As to Gilman sharing expertise, that should be fully permissible, and indeed should be considered a part of his job as an academic researcher, who presumably benefits from public funds. And he should be paid whatever someone wants to pay him for it. He shouldn't, however, breach confidentiality agreements...
Permalink to Comment3. Hap on December 17, 2012 5:07 PM writes...

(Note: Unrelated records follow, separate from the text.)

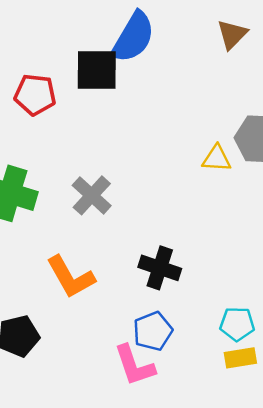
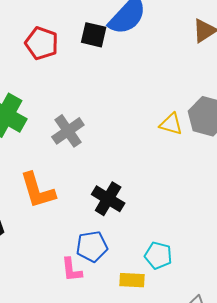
black square: (97, 70) -> (94, 35), size x0.7
yellow rectangle: (240, 358) -> (132, 280), moved
pink L-shape: (134, 365) -> (72, 270), size x0.7

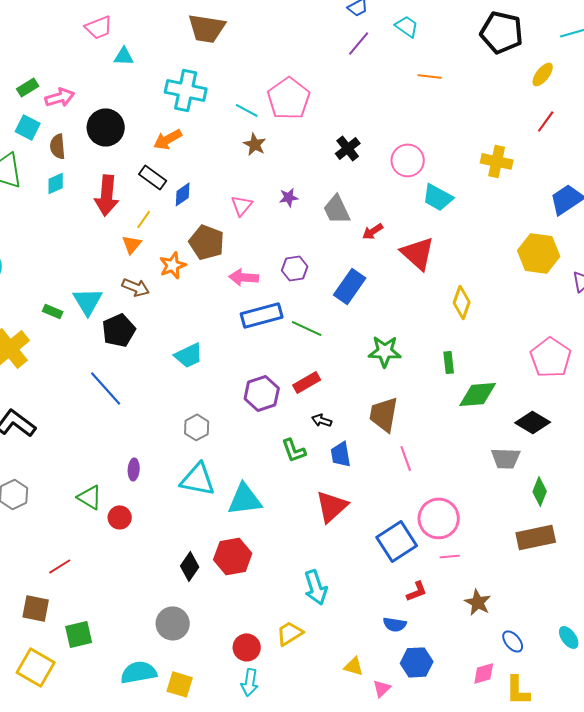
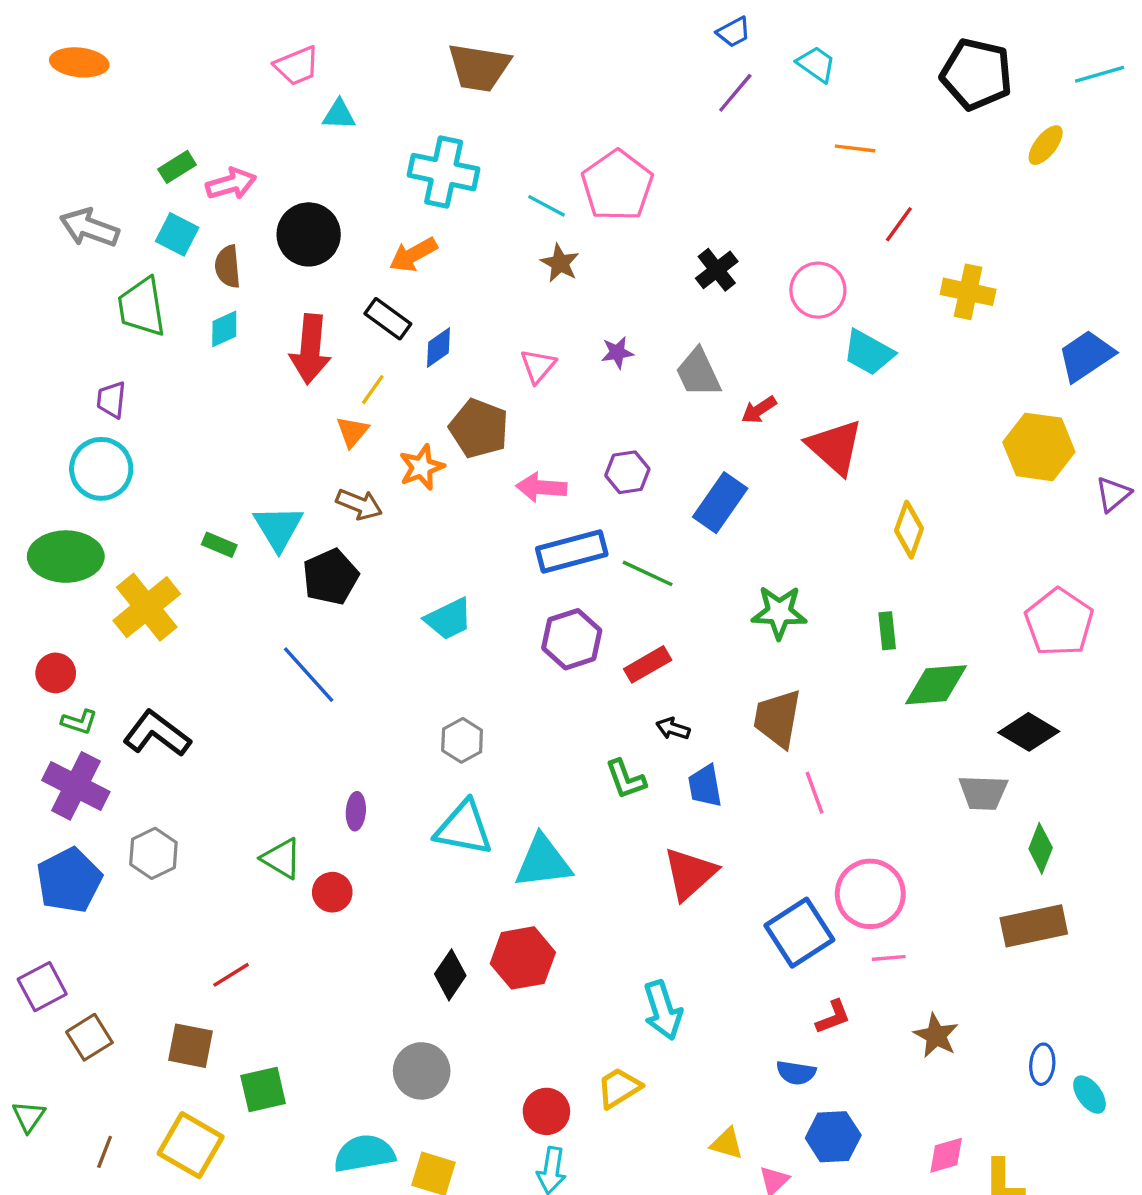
red line: (546, 121) -> (899, 224), moved
purple hexagon: (262, 393) -> (572, 639), moved
blue ellipse: (513, 641) -> (1042, 1064), moved, turned 45

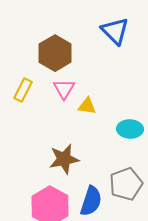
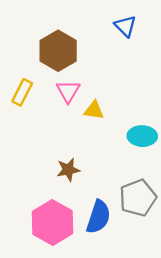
blue triangle: (115, 31) -> (125, 26), size x0.7
brown star: (64, 159) -> (68, 170), size x0.7

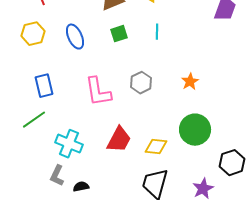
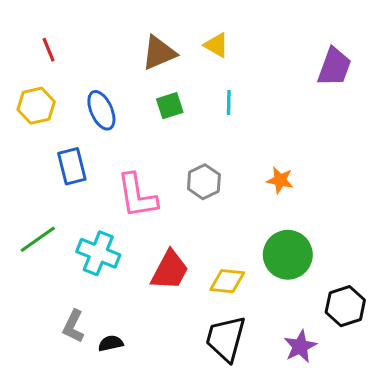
orange star: (190, 82) -> (280, 180), turned -30
blue rectangle: (44, 86) -> (72, 166), moved
cyan cross: (69, 144) -> (98, 253), moved

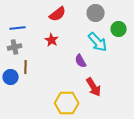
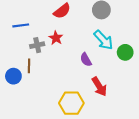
green circle: (119, 29) -> (125, 52), moved
gray cross: (15, 47) -> (37, 45), moved

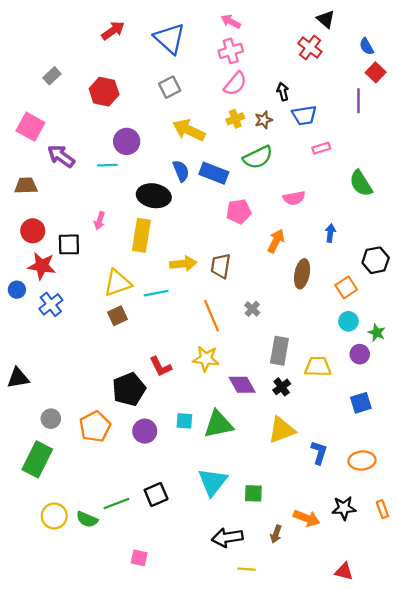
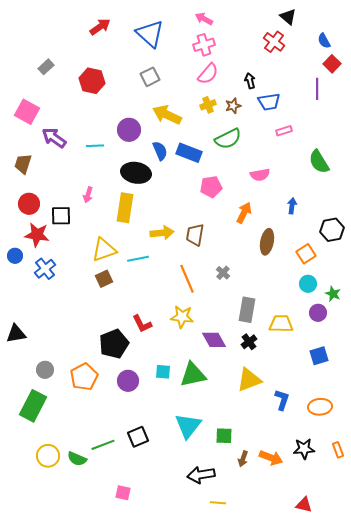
purple circle: (127, 141) -> (129, 130), moved
brown trapezoid: (26, 186) -> (23, 164), turned -70
brown arrow: (276, 534) -> (243, 459), moved

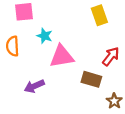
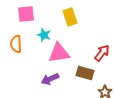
yellow rectangle: (99, 15) -> (70, 17), moved
purple arrow: (34, 86) -> (50, 79), moved

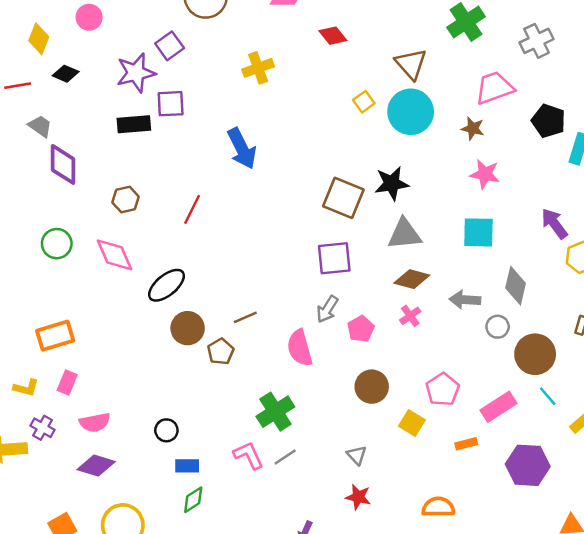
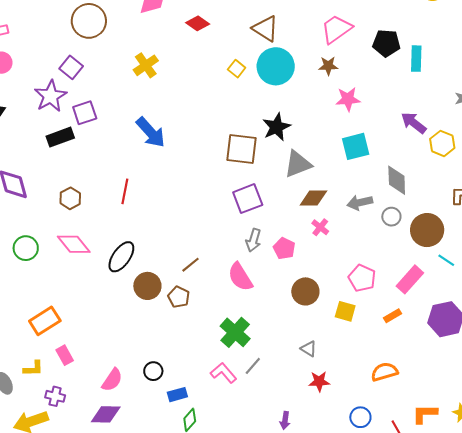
pink rectangle: (67, 382) -> (65, 355), turned -36
pink semicircle: (95, 422) -> (112, 380), moved, turned -30

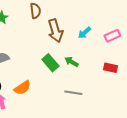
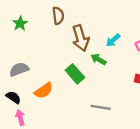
green arrow: (71, 62) -> (98, 59), moved
orange semicircle: (22, 88) -> (44, 91), moved

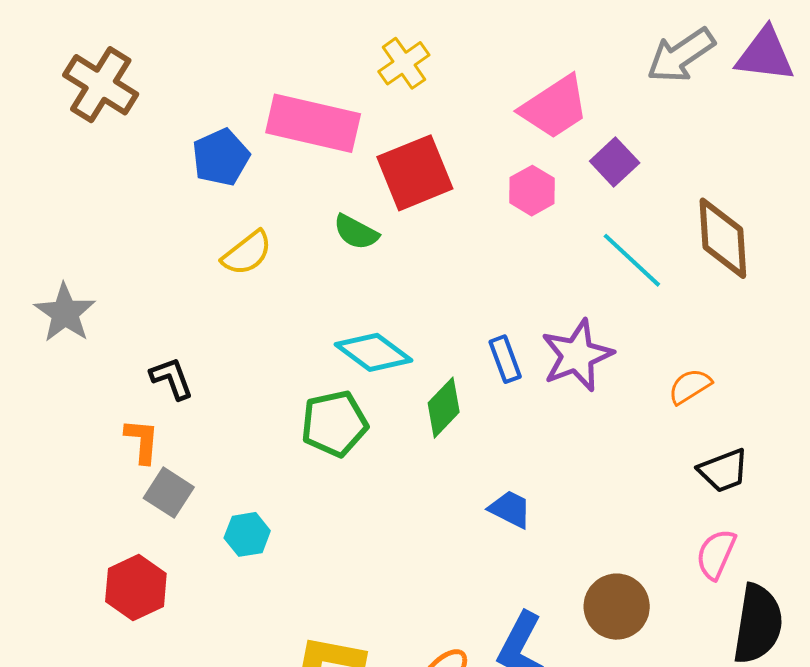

Lots of professors consulted in grad school - they didn't tell us what they did exactly but people knew where they were and what (roughly) they were doing. If no one knew that Gilman was selling his expertise and insider knowledge, it was probably because he knew that what he was doing was wrong, and expended effort to keep it unknown to others. That scenario doesn't seem to fit a gradual unconscious descent into evil ('no signposts") - he knew where he was going. It was only a question of whether he would manage to complete his shortcut to happiness (of some sort) or whether he would get caught along the way.
Permalink to Comment4. gippgig on December 17, 2012 8:56 PM writes...
Off topic, but should be of interest: www.newscientist.com/article/mg21628950.200-how-human-biology-can-prevent-drug-deaths.html
Permalink to Comment5. researchfella on December 17, 2012 9:50 PM writes...
There's nothing wrong with being a well-paid consultant. What's wrong, is divulging confidential information, whether it be for money or for free.
Permalink to Comment6. Travis on December 17, 2012 11:46 PM writes...
Information is Power which leads to money which is King!!
Permalink to Comment7. Hap on December 18, 2012 8:27 AM writes...
There wasn't anything wrong with consulting and so there wasn't a particular reason to keep it a secret (unless he thought that consulting for A would likely prevent him from running clinical trials for any of its competitors). Keeping secrets takes effort and forethought, and that leads to one to ask "Why?", for which at least one good answer is that you are doing things that could not stand the light of day.
Permalink to Comment8. Teddy Z on December 18, 2012 9:45 AM writes...
I don't see anything wrong here...except for the lawbreaking. That's a problem. But, if you can market your brand (yourself) and make money off of it, good on ya mate.
Permalink to Comment9. luysii on December 18, 2012 10:38 AM writes...
Another slimeball neurologist. Makes me sick. For stories about a few more of the species see.
http://luysii.wordpress.com/2010/08/24/son-of-a-responsibility-you-didnt-know-you-had/
Permalink to Comment10. bmartinmd.com on December 18, 2012 10:56 AM writes...
The COI for an academic physician who consults for the financial industry is huge--even if the physician strictly maintains contractual confidentiality. I see no problem with private physicians lending their insights to financial analysts for big hourly fees (providing that they aren't participating in relevant drug trials). But most academic medical centers participate in one or more pharma-sponsored drug trials, so the risk of ANY faculty member sharing information (even it's supposed to be blinded and/or confidential) with outside parties is just too high. Even the appearance of the risk of information sharing is troublesome. We really have no idea what motivated Gilman to travel down the slippery slope. (Given the fees received, I don't think it was money; perhaps it was the dreaded conceit of knowledge.) But academics must be much more vigilant about appearing to be, if not being, purists. Why U Mich admins didn't catch Gilman's potential COI, given his known simultaneous relationships with pharma and financial companies, remains a mystery.
Permalink to Comment11. dearieme on December 18, 2012 6:53 PM writes...
"fine hotels in New York and limousine rides to the airport": so cheap, eh?